Board-Style Questions
Question 1
An elderly patient develops years of unexplained urinary retention followed by cognitive decline. MRI demonstrates corticomedullary junction hyperintensity on diffusion-weighted imaging. Which diagnosis is most likely?
A. Multiple system atrophy
B. Alzheimer disease
C. Neuronal intranuclear inclusion disease
D. Progressive supranuclear palsy
E. Normal-pressure hydrocephalus
Answer
C. Neuronal intranuclear inclusion disease
Explanation: The "lace sign" on DWI together with autonomic dysfunction and cognitive impairment is highly characteristic of NIID.
Question 2
Which genetic abnormality causes most adult-onset NIID?
A. C9orf72 expansion
B. NOTCH2NLC GGC repeat expansion
C. HTT CAG repeat expansion
D. SNCA duplication
E. MAPT mutation
Answer
B. NOTCH2NLC GGC repeat expansion
Explanation: Expansion of GGC repeats in the 5′ untranslated region of NOTCH2NLC is the major genetic cause of NIID.
Question 3
Which MRI finding is most characteristic of NIID?
A. Dawson fingers
B. Midbrain hummingbird sign
C. Lace sign at the corticomedullary junction
D. Pulvinar sign
E. Hot-cross-bun sign
Answer
C. Lace sign at the corticomedullary junction
Explanation: Curvilinear DWI hyperintensity at the corticomedullary junction is a classic radiographic hallmark.
Question 4
Which test may fail to detect NIID?
A. Repeat-primed PCR
B. Amplicon-length PCR
C. Targeted NOTCH2NLC analysis
D. Whole-exome sequencing
E. Skin biopsy
Answer
D. Whole-exome sequencing
Explanation: Standard WES may not adequately evaluate repeat expansions within noncoding regions.
Question 5
The most important lesson from this case is:
A. Prostate enlargement always explains urinary retention.
B. NIID should only be considered after gait impairment develops.

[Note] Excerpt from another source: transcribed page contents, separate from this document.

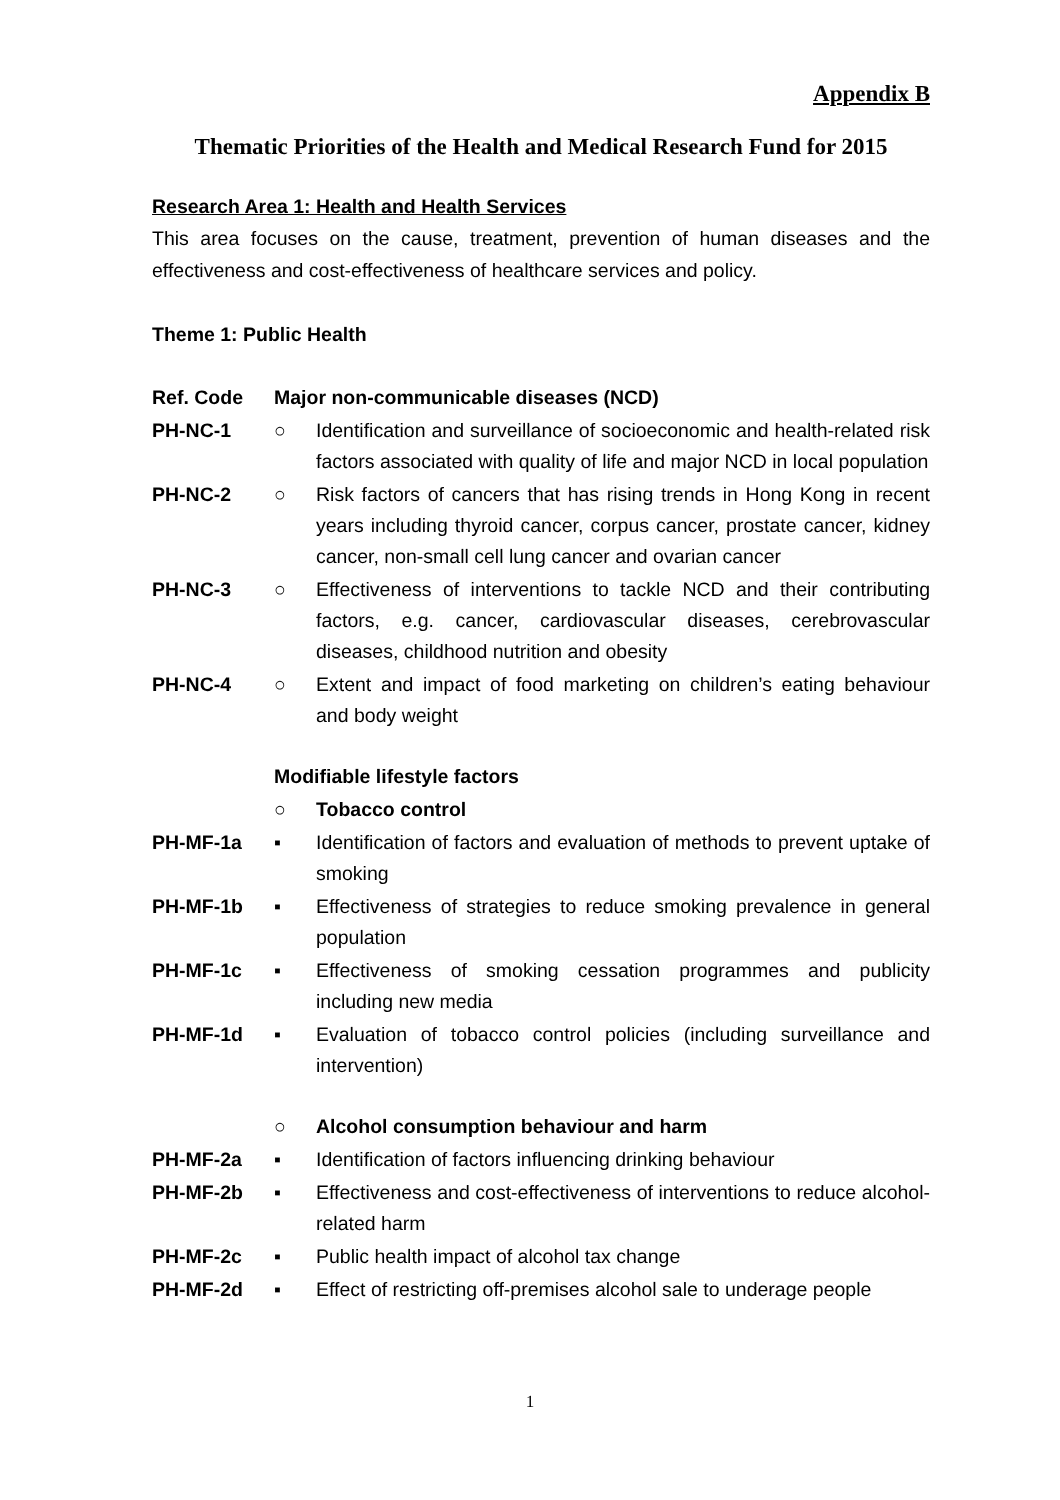Appendix B
Thematic Priorities of the Health and Medical Research Fund for 2015
Research Area 1: Health and Health Services
This area focuses on the cause, treatment, prevention of human diseases and the effectiveness and cost-effectiveness of healthcare services and policy.
Theme 1: Public Health
Ref. Code Major non-communicable diseases (NCD)
PH-NC-1 ○ Identification and surveillance of socioeconomic and health-related risk factors associated with quality of life and major NCD in local population
PH-NC-2 ○ Risk factors of cancers that has rising trends in Hong Kong in recent years including thyroid cancer, corpus cancer, prostate cancer, kidney cancer, non-small cell lung cancer and ovarian cancer
PH-NC-3 ○ Effectiveness of interventions to tackle NCD and their contributing factors, e.g. cancer, cardiovascular diseases, cerebrovascular diseases, childhood nutrition and obesity
PH-NC-4 ○ Extent and impact of food marketing on children’s eating behaviour and body weight
Modifiable lifestyle factors
○ Tobacco control
PH-MF-1a ▪ Identification of factors and evaluation of methods to prevent uptake of smoking
PH-MF-1b ▪ Effectiveness of strategies to reduce smoking prevalence in general population
PH-MF-1c ▪ Effectiveness of smoking cessation programmes and publicity including new media
PH-MF-1d ▪ Evaluation of tobacco control policies (including surveillance and intervention)
○ Alcohol consumption behaviour and harm
PH-MF-2a ▪ Identification of factors influencing drinking behaviour
PH-MF-2b ▪ Effectiveness and cost-effectiveness of interventions to reduce alcohol-related harm
PH-MF-2c ▪ Public health impact of alcohol tax change
PH-MF-2d ▪ Effect of restricting off-premises alcohol sale to underage people
1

C. Autonomic dysfunction can be the earliest manifestation of NIID.
D. Whole-exome sequencing excludes repeat expansion disorders.
E. Peripheral neuropathy is uncommon in NIID.
Answer
C. Autonomic dysfunction can be the earliest manifestation of NIID.
Explanation: This case demonstrated isolated overflow incontinence for eight years before the diagnosis of NIID, emphasizing the need to recognize autonomic symptoms as an early manifestation.
Take-Home Message
When urinary dysfunction appears disproportionate to urologic disease, especially when accompanied by cognitive decline or subtle neurologic findings, clinicians should broaden the differential beyond the genitourinary tract. In NIID, autonomic symptoms may precede overt neurologic manifestations by years, and the combination of the MRI "lace sign" with targeted NOTCH2NLC testing can establish the diagnosis long before the full syndrome becomes apparent.